■ **PROBLEM TO SOLVE**: Only those lines in the data below from the line containing "right shoulder: (767, 642)" through the line containing "right front paw: (735, 723)", both included, should be restated word for word.

■ **TASK DATA**:
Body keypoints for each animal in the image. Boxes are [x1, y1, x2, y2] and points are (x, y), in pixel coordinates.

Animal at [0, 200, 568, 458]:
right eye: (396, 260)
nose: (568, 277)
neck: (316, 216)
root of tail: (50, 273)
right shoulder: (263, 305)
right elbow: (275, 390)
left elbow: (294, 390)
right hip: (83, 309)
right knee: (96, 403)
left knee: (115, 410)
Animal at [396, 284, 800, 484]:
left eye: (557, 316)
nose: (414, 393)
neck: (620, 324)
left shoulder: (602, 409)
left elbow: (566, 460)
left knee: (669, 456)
---
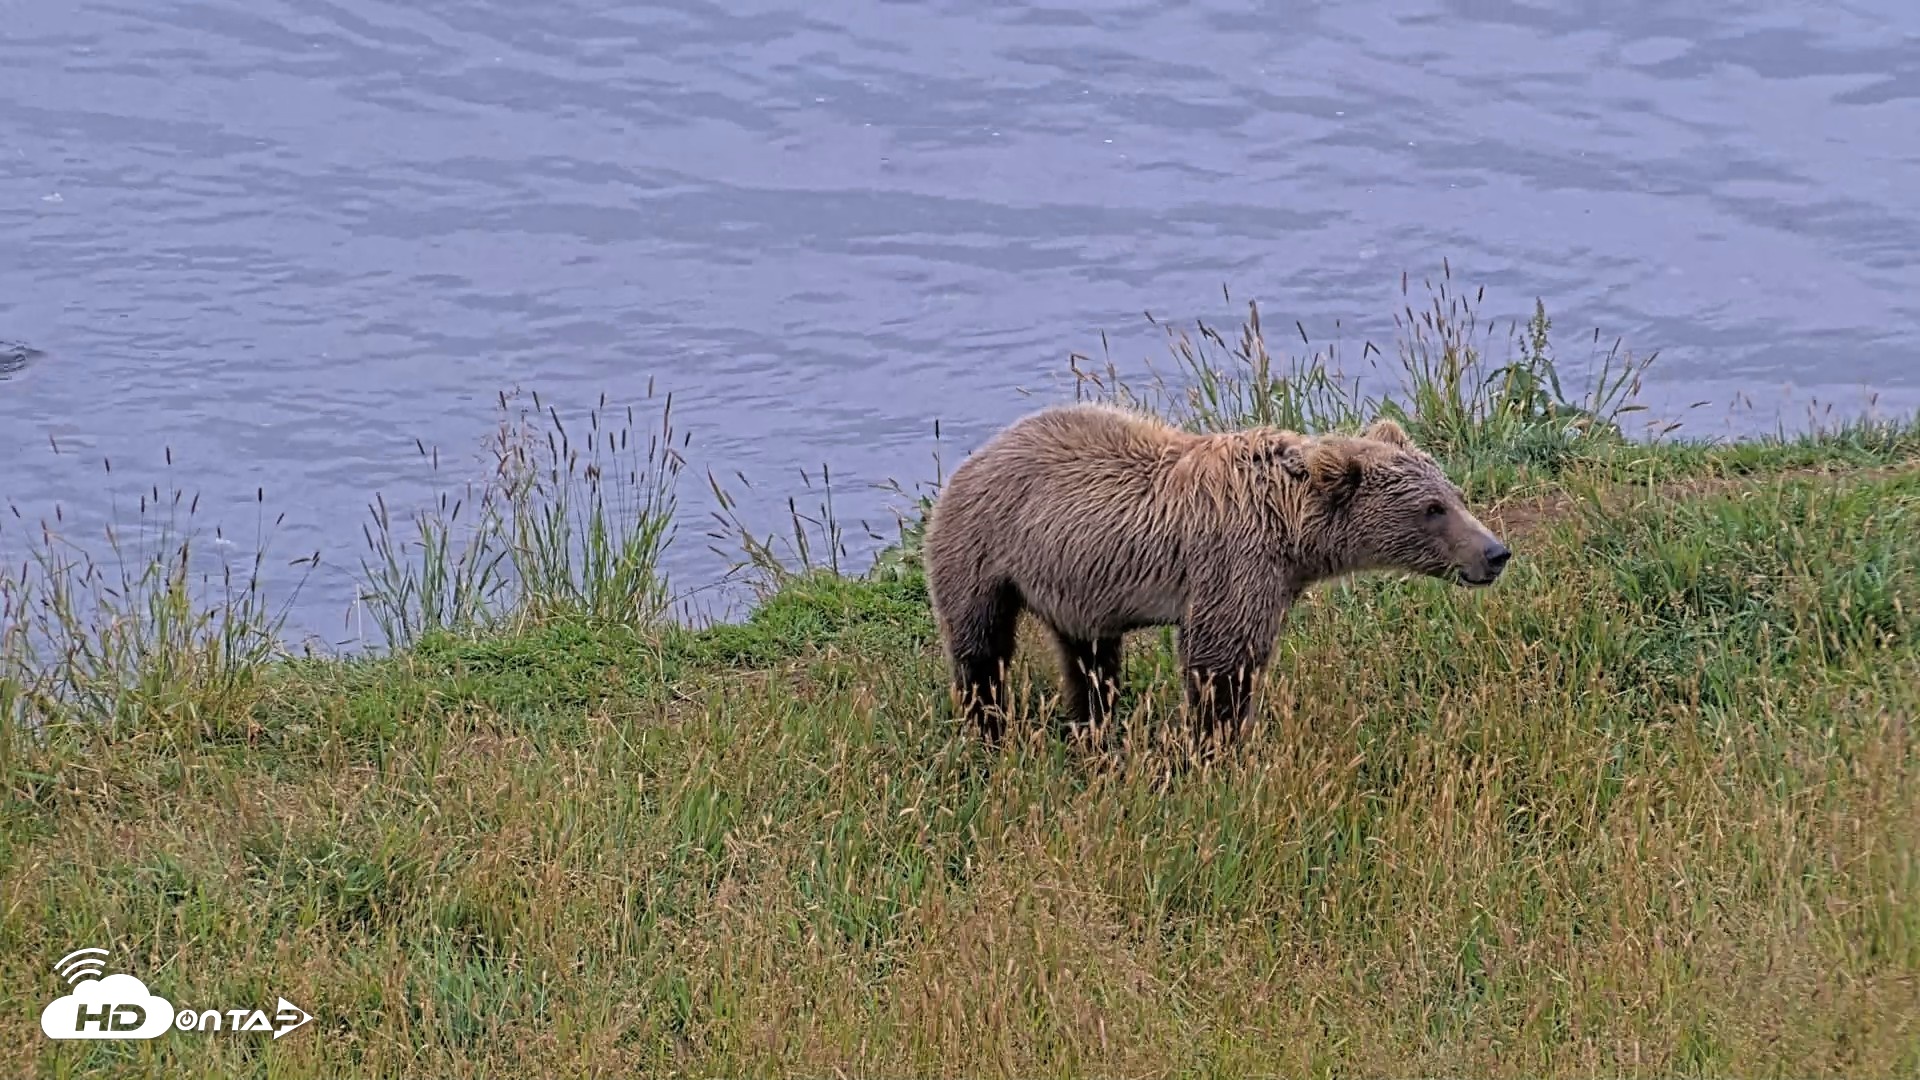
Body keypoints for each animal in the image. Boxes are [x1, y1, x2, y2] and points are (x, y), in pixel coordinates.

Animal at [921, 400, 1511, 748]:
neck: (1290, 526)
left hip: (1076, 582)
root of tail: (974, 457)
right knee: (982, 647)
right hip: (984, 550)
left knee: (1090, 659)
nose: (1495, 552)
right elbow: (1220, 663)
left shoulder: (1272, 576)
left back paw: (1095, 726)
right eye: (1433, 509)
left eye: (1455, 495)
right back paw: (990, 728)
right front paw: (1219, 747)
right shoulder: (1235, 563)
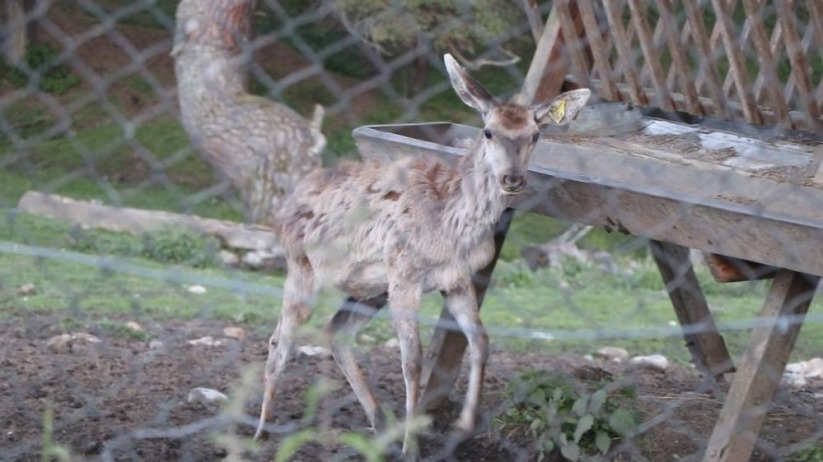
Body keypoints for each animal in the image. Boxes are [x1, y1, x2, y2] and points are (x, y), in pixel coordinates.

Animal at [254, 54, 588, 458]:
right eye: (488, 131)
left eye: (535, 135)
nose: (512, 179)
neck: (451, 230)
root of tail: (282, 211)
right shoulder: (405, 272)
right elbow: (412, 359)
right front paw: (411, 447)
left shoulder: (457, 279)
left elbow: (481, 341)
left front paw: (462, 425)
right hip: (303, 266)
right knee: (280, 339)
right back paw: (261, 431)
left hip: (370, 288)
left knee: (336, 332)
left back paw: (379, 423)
--
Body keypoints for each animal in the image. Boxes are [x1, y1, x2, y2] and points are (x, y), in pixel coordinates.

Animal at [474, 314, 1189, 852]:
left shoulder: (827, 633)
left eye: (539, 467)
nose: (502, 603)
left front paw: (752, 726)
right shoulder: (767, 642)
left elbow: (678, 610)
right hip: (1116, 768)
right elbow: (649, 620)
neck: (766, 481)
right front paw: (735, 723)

■ **SOLUTION TO THIS EXERCISE**:
right shoulder: (767, 642)
left elbow: (678, 610)
right hip: (1116, 768)
right elbow: (649, 620)
neck: (766, 481)
right front paw: (735, 723)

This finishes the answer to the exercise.